As California's Office Growth Slows, Is The Sun Belt Just Getting Started?
Even if all good things must come to an end in the Bay Area, they might just be getting started for office developers in several Sun Belt cities.
A handful of metropolitan areas dotting the southern third of the country, like Phoenix and Austin, Texas, will likely see accelerated office-sector growth, as California hits its supply threshold, CoStar Group forecasts.
A number of factors point to that dynamic, like increased supply in cities like San Francisco and San Jose, but much of any new market traction likely starts with the Bay Area’s costs of both living and doing business, CoStar Portfolio Strategy Managing Consultant Paul Leonard said. “One concern is that pricing, things like price per SF or cap rate, are at peak levels right now,” he said.
Average asking rents across office classes in San Francisco finished 2019 at $93.22, up 15% year-over-year from $80.97, according to JLL. All the while, a number of office properties around S.F. changed hands at over $1K per SF.
Both San Francisco and Silicon Valley’s submarkets, which saw even greater rent growth than S.F. last year, are also due for more office space to come online this year, which might relieve rent and price pressures, Leonard said. San Francisco will see 1.7M SF arrive this year, according to JLL. Though all of that is preleased, Uber’s move to its Mission Bay headquarters puts its old 700K SF footprint on the sublease market.
At the same time, some Sun Belt markets are due for more supply. Both Phoenix and Atlanta see occupancy rates well above their 10-year averages, according to Leonard.
“Developers aren’t building as much office in places where they typically had in previous cycles,” he said. “Places like Phoenix and Atlanta just haven’t been building as much.”
One exception is Los Angeles-based Fenix Development, the developer of a mixed-use project in Tempe, Arizona, named the Watermark that has 265K SF of office. It leased up most of that space through agreements with WeWork and San Francisco-based online real estate company Opendoor.
While the Phoenix area has seen some increase in its number of tech employees, Fenix Development Director of Development Mike Loretz says much of the market’s office-using job growth has come in different forms.
“We’re seeing a lot of tech companies that are situated in the Bay Area moving a lot of their operations, whether it be sales, operations, customer service or other back-office roles, to the Phoenix market because of the available labor force,” he said. “Big blocks of space are being taken from us and other developers because these companies are taking notice that they don’t need all their operations in LA or in San Francisco.”
Already the country’s fifth-most-populous city, Phoenix is also one of its fastest-growing, leading the U.S. in population growth in 2018 by adding over 25,000 new residents and hosting mega-school Arizona State University.
Loretz sees business-friendly policies legislated by the state government as a significant draw for a greater number of high-paying jobs as time goes on, citing Waymo, the self-driving tech division of Alphabet, and its large presence in the state.
That process seems to already be well underway.

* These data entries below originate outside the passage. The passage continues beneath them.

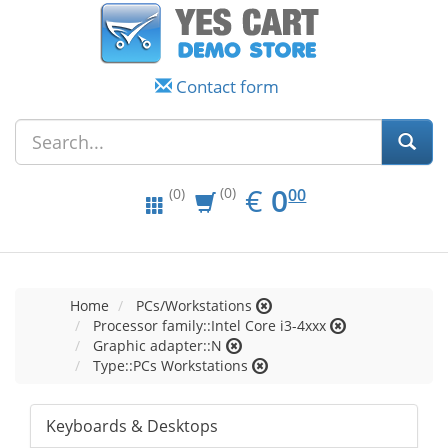
Contact form
EUR
0.00
€
0
(0)
00
(0)
Home
PCs/Workstations
Processor family::Intel Core i3-4xxx
Graphic adapter::N
Type::PCs Workstations
Keyboards & Desktops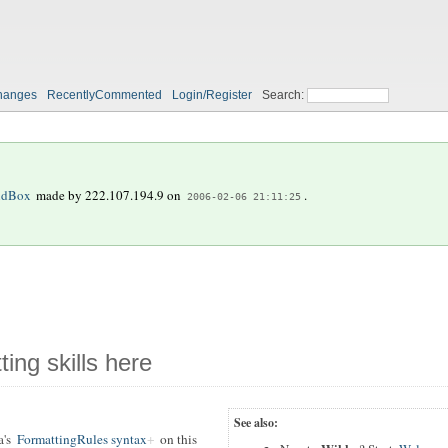
hanges
RecentlyCommented
Login/Register
Search:
ndBox
made by
222.107.194.9
on
.
2006-02-06 21:11:25
ting skills here
See also:
a's
FormattingRules syntax
on this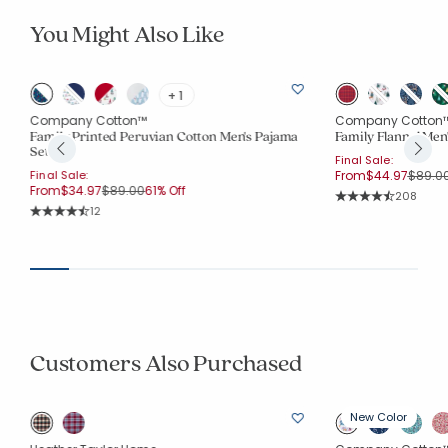
You Might Also Like
+ 1
Company Cotton™
Company Cotton
Family Printed Peruvian Cotton Men's Pajama
Family Flannel Me
Set
Final Sale:
Price 
Final Sale:
From
$44.97
$89.0
Price reduced from
to
From
$34.97
$89.00
61% Off
Rating Co
208
Average Rating: 4.6
Rating Count:
12
Average Rating: 4.833 out of 5 stars
Customers Also Purchased
New Color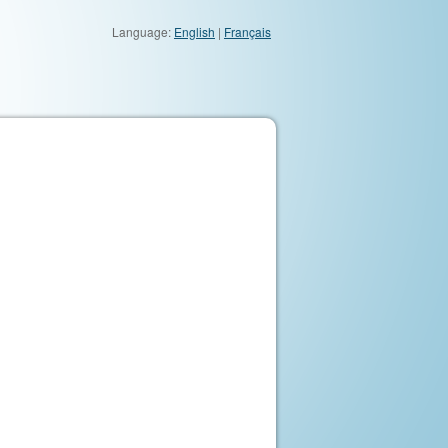
Language:
English
|
Français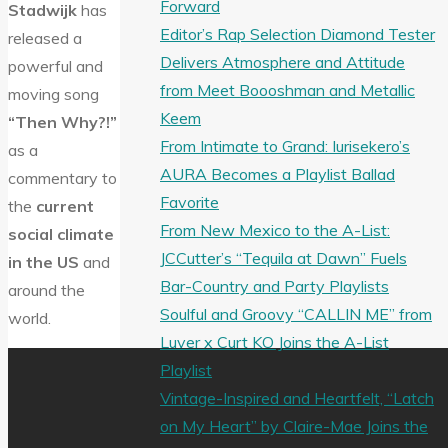
Forward
Stadwijk
has
Editor’s Rap Selection Diamond Tester
released a
Delivers Atmosphere and Attitude
powerful and
from Meet Boooshman and Metallic
moving song
Keem
“Then Why?!”
From Intimate to Grand: Iurisekero’s
as a
AURA Becomes a Playlist Ballad
commentary to
Favorite
the
current
From New Mexico to the A-List:
social climate
JCCutter’s “Tequila at Dawn” Fuels
in the US
and
Bar-Country and Party Playlists
around the
Soulful and Groovy “CALLIN ME” from
world.
Luver x Curt KO Joins the A-List
Playlist
Vintage-Inspired and Heartfelt, “Latch
on My Heart” by Claire-Mae Joins the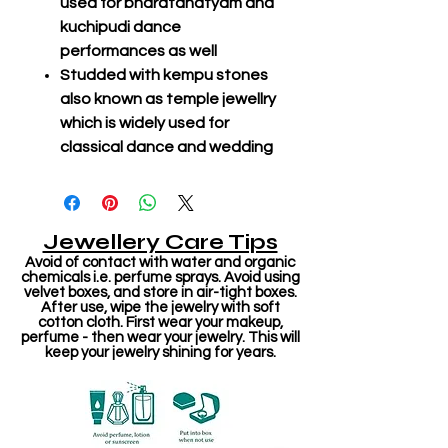
used for bharatanatyam and
kuchipudi dance
performances as well
Studded with kempu stones
also known as temple jewellry
which is widely used for
classical dance and wedding
Jewellery Care Tips
Avoid of contact with water and organic
chemicals i.e. perfume sprays. Avoid using
velvet boxes, and store in air-tight boxes.
After use, wipe the jewelry with soft
cotton cloth. First wear your makeup,
perfume - then wear your jewelry. This will
keep your jewelry shining for years.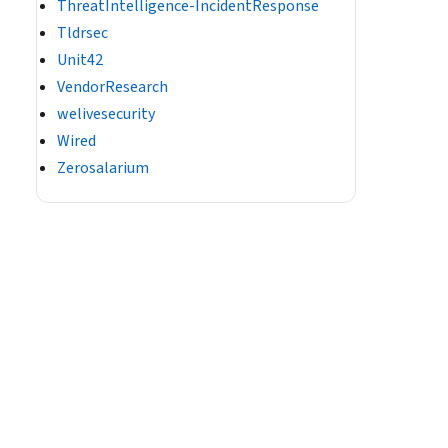
ThreatIntelligence-IncidentResponse
Tldrsec
Unit42
VendorResearch
welivesecurity
Wired
Zerosalarium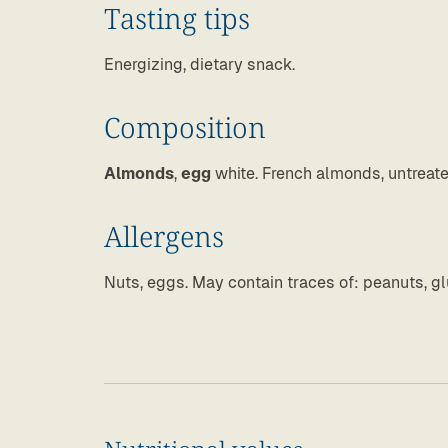
Tasting tips
Energizing, dietary snack.
Composition
Almonds
,
egg
white. French almonds, untreat
Allergens
Nuts, eggs. May contain traces of: peanuts, gl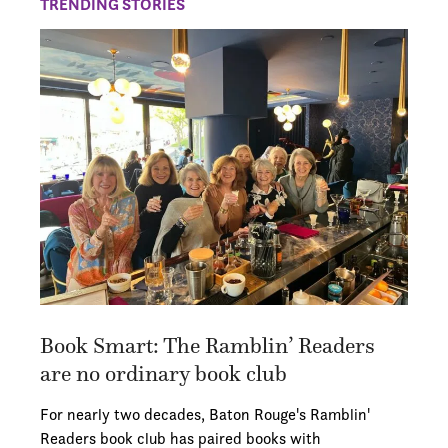
TRENDING STORIES
Book Smart: The Ramblin’ Readers
are no ordinary book club
For nearly two decades, Baton Rouge's Ramblin'
Readers book club has paired books with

Last year, Phoenix ranked fourth among U.S. cities in office leasing by tech companies, behind only the Bay Area, Manhattan and Seattle, according to a new report from CBRE Tech Insights. Of the top five markets, only the Bay Area had a decrease from 2018, seeing a 37% slowdown in the amount of office space leased by tech, the report found.
While it didn’t crack CBRE’s new list, Austin’s office market has for several years benefited from California companies choosing to expand elsewhere, and CoStar projects more of the same this year, Leonard said. Apple has been especially keen on the city. Since 2016, the iPhone-maker has called Austin home to its largest campus outside of Cupertino, California, and in November it broke ground on one even larger: a $1B, 3M SF campus less than a mile away from its existing complex.
Newmark Knight Frank Director Joshua LaFico, who is based in Austin, said the city, which also counts Google, Facebook and Oracle as major occupants, can tout much cheaper rents than what tech companies find in the Bay Area these days. But, more importantly, so can their employees, he said.
“If you’re a big tech company, and you can move employees here, and all of a sudden they can buy a house two or three times larger than they could afford in the Bay Area, and it’s not an hour-plus drive, that carries a lot of weight,” LaFico said.
Still, at least for now, Austin is an exception among most Sun Belt markets for how much of its office growth has come from tech tenants, according to Leonard. Others that CoStar predicts will perform well, like Tampa, Florida, and Atlanta, have seen tech rise at a comparable pace with other industries.
In markets heavily reliant on the sector’s prolonged run for office growth, like the Bay Area and New York, Leonard said he worries about tech’s volatility being somewhat of a drag on rents and absorption, whether tech finally takes a tumble this year or next.
“There’s no risk that Silicon Valley and San Francisco aren’t going to continue to be the epicenters for tech,” Leonard said. “I don’t see that changing anytime soon.”